- _DESCRIPTION OF THE TASK_
Using the records that appear below, write out exactly the lines from the one with "vfov_deg: 50.1" through the one with "f_number: 2.7", keeping both end lines.

[Data excerpts]
■ ■ ■ ■ ■

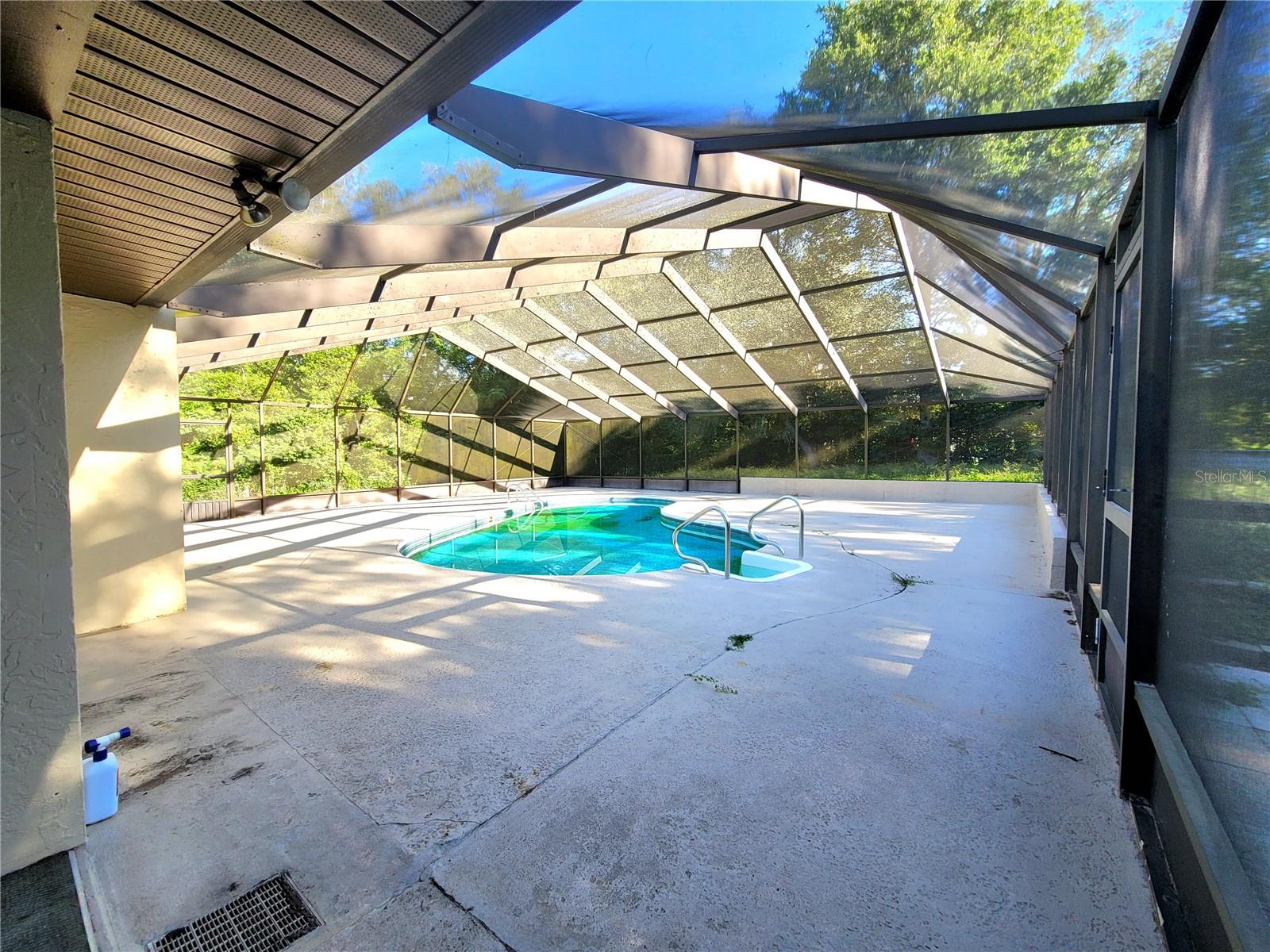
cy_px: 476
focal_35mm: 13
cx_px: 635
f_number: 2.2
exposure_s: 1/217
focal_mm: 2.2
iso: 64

■ ■ ■ ■ ■

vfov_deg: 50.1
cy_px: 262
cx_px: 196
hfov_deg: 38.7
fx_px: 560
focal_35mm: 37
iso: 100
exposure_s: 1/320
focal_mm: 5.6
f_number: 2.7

■ ■ ■ ■ ■

- _EXERCISE ANSWER_
vfov_deg: 50.1
cy_px: 262
cx_px: 196
hfov_deg: 38.7
fx_px: 560
focal_35mm: 37
iso: 100
exposure_s: 1/320
focal_mm: 5.6
f_number: 2.7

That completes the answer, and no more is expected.